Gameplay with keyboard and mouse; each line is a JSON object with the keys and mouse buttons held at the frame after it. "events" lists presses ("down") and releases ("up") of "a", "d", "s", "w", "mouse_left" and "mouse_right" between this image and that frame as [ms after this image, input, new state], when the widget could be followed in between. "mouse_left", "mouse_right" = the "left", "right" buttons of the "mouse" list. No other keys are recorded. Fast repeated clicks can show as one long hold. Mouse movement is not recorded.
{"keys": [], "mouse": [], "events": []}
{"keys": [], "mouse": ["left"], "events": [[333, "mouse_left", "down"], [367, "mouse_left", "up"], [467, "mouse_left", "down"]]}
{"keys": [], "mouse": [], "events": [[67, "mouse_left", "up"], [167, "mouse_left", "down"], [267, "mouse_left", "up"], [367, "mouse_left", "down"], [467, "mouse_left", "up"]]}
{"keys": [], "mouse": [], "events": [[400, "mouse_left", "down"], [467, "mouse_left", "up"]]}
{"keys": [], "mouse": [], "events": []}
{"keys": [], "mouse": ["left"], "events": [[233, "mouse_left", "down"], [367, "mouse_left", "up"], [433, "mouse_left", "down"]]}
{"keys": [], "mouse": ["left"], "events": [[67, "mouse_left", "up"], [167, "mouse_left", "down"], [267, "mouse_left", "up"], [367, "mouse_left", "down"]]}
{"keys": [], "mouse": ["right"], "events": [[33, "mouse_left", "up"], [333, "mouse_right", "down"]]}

_TASK DIRECTIONS:_ Pull from the data each line where the string "right" turns up.

_TASK RESPONSE:_
Gameplay with keyboard and mouse; each line is a JSON object with the keys and mouse buttons held at the frame after it. "events" lists presses ("down") and releases ("up") of "a", "d", "s", "w", "mouse_left" and "mouse_right" between this image and that frame as [ms after this image, input, new state], when the widget could be followed in between. "mouse_left", "mouse_right" = the "left", "right" buttons of the "mouse" list. No other keys are recorded. Fast repeated clicks can show as one long hold. Mouse movement is not recorded.
{"keys": [], "mouse": ["right"], "events": [[33, "mouse_left", "up"], [333, "mouse_right", "down"]]}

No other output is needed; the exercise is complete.